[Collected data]
▬▬▬▬▬▬
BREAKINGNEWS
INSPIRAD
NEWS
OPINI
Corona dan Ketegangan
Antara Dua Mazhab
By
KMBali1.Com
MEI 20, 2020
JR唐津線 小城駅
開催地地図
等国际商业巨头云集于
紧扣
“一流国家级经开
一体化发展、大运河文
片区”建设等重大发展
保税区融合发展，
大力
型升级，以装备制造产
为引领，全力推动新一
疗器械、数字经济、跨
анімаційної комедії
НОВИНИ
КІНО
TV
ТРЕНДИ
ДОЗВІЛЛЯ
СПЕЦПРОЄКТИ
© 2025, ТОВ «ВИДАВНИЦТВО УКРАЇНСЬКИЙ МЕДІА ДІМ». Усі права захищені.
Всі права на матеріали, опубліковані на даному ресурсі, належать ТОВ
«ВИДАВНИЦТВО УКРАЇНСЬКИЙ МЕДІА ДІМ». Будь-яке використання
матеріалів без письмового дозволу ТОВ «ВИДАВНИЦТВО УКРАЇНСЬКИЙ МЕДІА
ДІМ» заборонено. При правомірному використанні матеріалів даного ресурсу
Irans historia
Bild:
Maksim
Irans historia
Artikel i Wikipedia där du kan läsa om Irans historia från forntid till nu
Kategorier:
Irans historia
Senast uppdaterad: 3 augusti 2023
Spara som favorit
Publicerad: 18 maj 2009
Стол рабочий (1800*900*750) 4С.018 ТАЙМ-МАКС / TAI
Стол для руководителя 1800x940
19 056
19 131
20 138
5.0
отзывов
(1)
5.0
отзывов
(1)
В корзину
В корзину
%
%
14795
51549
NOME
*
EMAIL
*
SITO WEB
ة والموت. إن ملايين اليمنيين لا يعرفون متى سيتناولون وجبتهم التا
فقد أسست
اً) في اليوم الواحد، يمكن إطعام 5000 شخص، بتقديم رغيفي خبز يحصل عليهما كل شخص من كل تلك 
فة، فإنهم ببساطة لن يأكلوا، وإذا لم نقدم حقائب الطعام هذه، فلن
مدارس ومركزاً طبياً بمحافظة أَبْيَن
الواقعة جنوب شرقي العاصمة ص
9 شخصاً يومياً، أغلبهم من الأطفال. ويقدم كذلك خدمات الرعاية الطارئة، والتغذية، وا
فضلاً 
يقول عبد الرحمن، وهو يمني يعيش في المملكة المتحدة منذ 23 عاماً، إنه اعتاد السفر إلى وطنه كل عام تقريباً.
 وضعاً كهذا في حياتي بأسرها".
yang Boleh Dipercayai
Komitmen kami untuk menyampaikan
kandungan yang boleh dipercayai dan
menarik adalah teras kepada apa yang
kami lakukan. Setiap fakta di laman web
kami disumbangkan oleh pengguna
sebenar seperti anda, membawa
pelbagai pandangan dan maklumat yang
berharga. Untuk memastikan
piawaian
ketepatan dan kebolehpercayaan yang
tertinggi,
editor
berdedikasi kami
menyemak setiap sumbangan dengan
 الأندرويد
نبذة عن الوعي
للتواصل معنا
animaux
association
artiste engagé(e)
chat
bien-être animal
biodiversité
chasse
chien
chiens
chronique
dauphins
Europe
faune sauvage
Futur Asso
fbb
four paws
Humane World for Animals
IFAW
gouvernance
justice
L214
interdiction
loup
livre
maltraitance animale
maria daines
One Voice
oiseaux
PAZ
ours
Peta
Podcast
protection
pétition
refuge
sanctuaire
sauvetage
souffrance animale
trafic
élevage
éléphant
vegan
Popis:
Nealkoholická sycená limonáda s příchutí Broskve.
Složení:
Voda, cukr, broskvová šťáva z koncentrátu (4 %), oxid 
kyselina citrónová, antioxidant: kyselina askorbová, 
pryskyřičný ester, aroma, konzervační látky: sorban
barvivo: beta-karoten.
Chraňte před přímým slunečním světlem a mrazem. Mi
▬▬▬▬▬▬
**About this exercise:**
Give each line of the records above again, unchanged.

**Exercise result:**
BREAKINGNEWS
INSPIRAD
NEWS
OPINI
Corona dan Ketegangan
Antara Dua Mazhab
By
KMBali1.Com
MEI 20, 2020
JR唐津線 小城駅
開催地地図
等国际商业巨头云集于
紧扣
“一流国家级经开
一体化发展、大运河文
片区”建设等重大发展
保税区融合发展，
大力
型升级，以装备制造产
为引领，全力推动新一
疗器械、数字经济、跨
анімаційної комедії
НОВИНИ
КІНО
TV
ТРЕНДИ
ДОЗВІЛЛЯ
СПЕЦПРОЄКТИ
© 2025, ТОВ «ВИДАВНИЦТВО УКРАЇНСЬКИЙ МЕДІА ДІМ». Усі права захищені.
Всі права на матеріали, опубліковані на даному ресурсі, належать ТОВ
«ВИДАВНИЦТВО УКРАЇНСЬКИЙ МЕДІА ДІМ». Будь-яке використання
матеріалів без письмового дозволу ТОВ «ВИДАВНИЦТВО УКРАЇНСЬКИЙ МЕДІА
ДІМ» заборонено. При правомірному використанні матеріалів даного ресурсу
Irans historia
Bild:
Maksim
Irans historia
Artikel i Wikipedia där du kan läsa om Irans historia från forntid till nu
Kategorier:
Irans historia
Senast uppdaterad: 3 augusti 2023
Spara som favorit
Publicerad: 18 maj 2009
Стол рабочий (1800*900*750) 4С.018 ТАЙМ-МАКС / TAI
Стол для руководителя 1800x940
19 056
19 131
20 138
5.0
отзывов
(1)
5.0
отзывов
(1)
В корзину
В корзину
%
%
14795
51549
NOME
*
EMAIL
*
SITO WEB
ة والموت. إن ملايين اليمنيين لا يعرفون متى سيتناولون وجبتهم التا
فقد أسست
اً) في اليوم الواحد، يمكن إطعام 5000 شخص، بتقديم رغيفي خبز يحصل عليهما كل شخص من كل تلك 
فة، فإنهم ببساطة لن يأكلوا، وإذا لم نقدم حقائب الطعام هذه، فلن
مدارس ومركزاً طبياً بمحافظة أَبْيَن
الواقعة جنوب شرقي العاصمة ص
9 شخصاً يومياً، أغلبهم من الأطفال. ويقدم كذلك خدمات الرعاية الطارئة، والتغذية، وا
فضلاً 
يقول عبد الرحمن، وهو يمني يعيش في المملكة المتحدة منذ 23 عاماً، إنه اعتاد السفر إلى وطنه كل عام تقريباً.
 وضعاً كهذا في حياتي بأسرها".
yang Boleh Dipercayai
Komitmen kami untuk menyampaikan
kandungan yang boleh dipercayai dan
menarik adalah teras kepada apa yang
kami lakukan. Setiap fakta di laman web
kami disumbangkan oleh pengguna
sebenar seperti anda, membawa
pelbagai pandangan dan maklumat yang
berharga. Untuk memastikan
piawaian
ketepatan dan kebolehpercayaan yang
tertinggi,
editor
berdedikasi kami
menyemak setiap sumbangan dengan
 الأندرويد
نبذة عن الوعي
للتواصل معنا
animaux
association
artiste engagé(e)
chat
bien-être animal
biodiversité
chasse
chien
chiens
chronique
dauphins
Europe
faune sauvage
Futur Asso
fbb
four paws
Humane World for Animals
IFAW
gouvernance
justice
L214
interdiction
loup
livre
maltraitance animale
maria daines
One Voice
oiseaux
PAZ
ours
Peta
Podcast
protection
pétition
refuge
sanctuaire
sauvetage
souffrance animale
trafic
élevage
éléphant
vegan
Popis:
Nealkoholická sycená limonáda s příchutí Broskve.
Složení:
Voda, cukr, broskvová šťáva z koncentrátu (4 %), oxid 
kyselina citrónová, antioxidant: kyselina askorbová, 
pryskyřičný ester, aroma, konzervační látky: sorban
barvivo: beta-karoten.
Chraňte před přímým slunečním světlem a mrazem. Mi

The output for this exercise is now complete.